In the front-row of the 4140 spectators in the 5000 capacity venue were Jonah Lomu, DB brewery boss Brian Blake and Hamilton mayoral candidate and team part-owner Michael Redman. Former coach Jeff Green was there as a commentator and Olympic gold medallist Hamish Carter performed the ceremonial tip-off duties.
When the game actually started it was unusually slow, the teams were not keen to mix it up and the early scoring came mostly from three-pointers. Pero Cameron dropped a couple for the Breakers, Dusty Rychart sunk a couple for the 36ers.
Rychart was the first player to start accumulating fouls as the action heated up and first to foul out in the new NBL season.
But the relatively high scoring early in the first quarter, after which the visitors led 29-27, was measure of some ordinary defence rather than hot outside shooting.
Pepper made his presence felt at both ends of the court. His blocks on defence and impact inside the arc was something that was often missing last season. But his accuracy rate, and that of the team, was poor.
Redhage took time to get going but when he did it was a dramatic steal and sidestep to get him to the basket to score. A dunk and several assists followed. He had 11 points from 10 minutes by the break, equal top-scorer for the Breakers with Mike Chappell who had played 17 minutes, and was instrumental in keeping the home side in touch 47-52 at halftime.
The difference between the two sides was the visitors' slicker delivery of passes and a 45 per cent field goal success rate compared to the Breakers' 39 per cent.
As the third quarter opened Adelaide took the lead out to 10 points and that took the home crowd out of it to an extent, the decibel level lowered decidedly as the Breakers played catch-up. It took fouls against Redhage to get both the team and the fans fired up, but the gap remained, 71-80 at the third stop.

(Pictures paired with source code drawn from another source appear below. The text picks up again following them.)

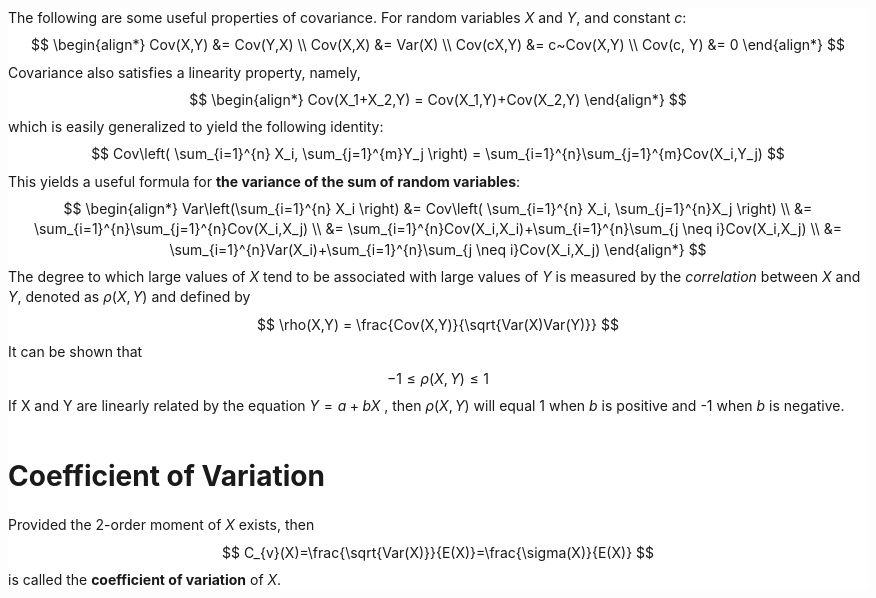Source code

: The following are some useful properties of covariance. For random variables $X$ and $Y$, and constant $c$:
$$
\begin{align*}
Cov(X,Y) &= Cov(Y,X) \\
Cov(X,X) &= Var(X) \\
Cov(cX,Y) &= c~Cov(X,Y) \\
Cov(c, Y) &= 0
\end{align*}
$$
Covariance also satisfies a linearity property, namely,
$$
\begin{align*}
Cov(X_1+X_2,Y) = Cov(X_1,Y)+Cov(X_2,Y)
\end{align*}
$$
which is easily generalized to yield the following identity:
$$
Cov\left( \sum_{i=1}^{n} X_i, \sum_{j=1}^{m}Y_j \right) = \sum_{i=1}^{n}\sum_{j=1}^{m}Cov(X_i,Y_j)
$$
This yields a useful formula for **the variance of the sum of random variables**:
$$
\begin{align*}
Var\left(\sum_{i=1}^{n} X_i \right) &= Cov\left( \sum_{i=1}^{n} X_i, \sum_{j=1}^{n}X_j \right) \\
&= \sum_{i=1}^{n}\sum_{j=1}^{n}Cov(X_i,X_j) \\
&= \sum_{i=1}^{n}Cov(X_i,X_i)+\sum_{i=1}^{n}\sum_{j \neq i}Cov(X_i,X_j) \\
&= \sum_{i=1}^{n}Var(X_i)+\sum_{i=1}^{n}\sum_{j \neq i}Cov(X_i,X_j)
\end{align*}
$$
The degree to which large values of $X$ tend to be associated with large values of $Y$ is measured by the *correlation* between $X$ and $Y$, denoted as $\rho(X,Y)$ and defined by
$$
\rho(X,Y) = \frac{Cov(X,Y)}{\sqrt{Var(X)Var(Y)}}
$$
It can be shown that
$$
-1 \le \rho(X, Y) \le 1
$$
If X and Y are linearly related by the equation $Y = a + bX$ , then $\rho(X,Y)$ will equal 1 when $b$ is positive and -1 when $b$ is negative.





# Coefficient of Variation

Provided the 2-order moment of $X$ exists, then
$$
C_{v}(X)=\frac{\sqrt{Var(X)}}{E(X)}=\frac{\sigma(X)}{E(X)}
$$
is called the **coefficient of variation** of $X$.
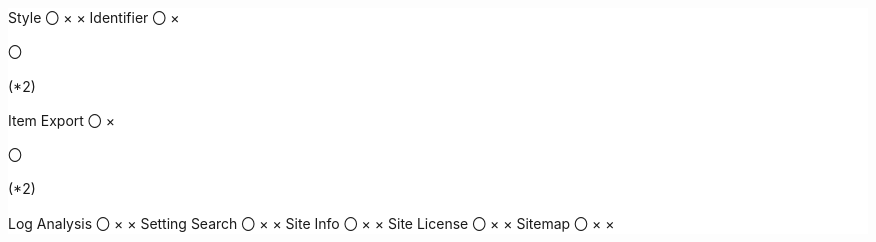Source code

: <td></td>
<td>Style</td>
<td>〇</td>
<td>×</td>
<td>×</td>
<td></td>
</tr>
<tr class="odd">
<td></td>
<td>Identifier</td>
<td>〇</td>
<td>×</td>
<td><p>〇</p>
<p>(*2)</p></td>
<td></td>
</tr>
<tr class="even">
<td></td>
<td>Item Export</td>
<td>〇</td>
<td>×</td>
<td><p>〇</p>
<p>(*2)</p></td>
<td></td>
</tr>
<tr class="odd">
<td></td>
<td>Log Analysis</td>
<td>〇</td>
<td>×</td>
<td>×</td>
<td></td>
</tr>
<tr class="even">
<td></td>
<td>Setting Search</td>
<td>〇</td>
<td>×</td>
<td>×</td>
<td></td>
</tr>
<tr class="odd">
<td></td>
<td>Site Info</td>
<td>〇</td>
<td>×</td>
<td>×</td>
<td></td>
</tr>
<tr class="even">
<td></td>
<td>Site License</td>
<td>〇</td>
<td>×</td>
<td>×</td>
<td></td>
</tr>
<tr class="odd">
<td></td>
<td>Sitemap</td>
<td>〇</td>
<td>×</td>
<td>×</td>
<td></td>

As was their habit last season, the Breakers let the opposition take points in bunches mid-game, a snoozing problem they'll have to fix. They closed to within two points at one stage, slipped out to a 13-point gap at others.
But after running all the way with Adelaide, the team that beat last season's defending champs, the Kings in the NBL pre-season tournament, the home side showed they will be capable contenders in the league.
On October 10 they have another big test against the Kings.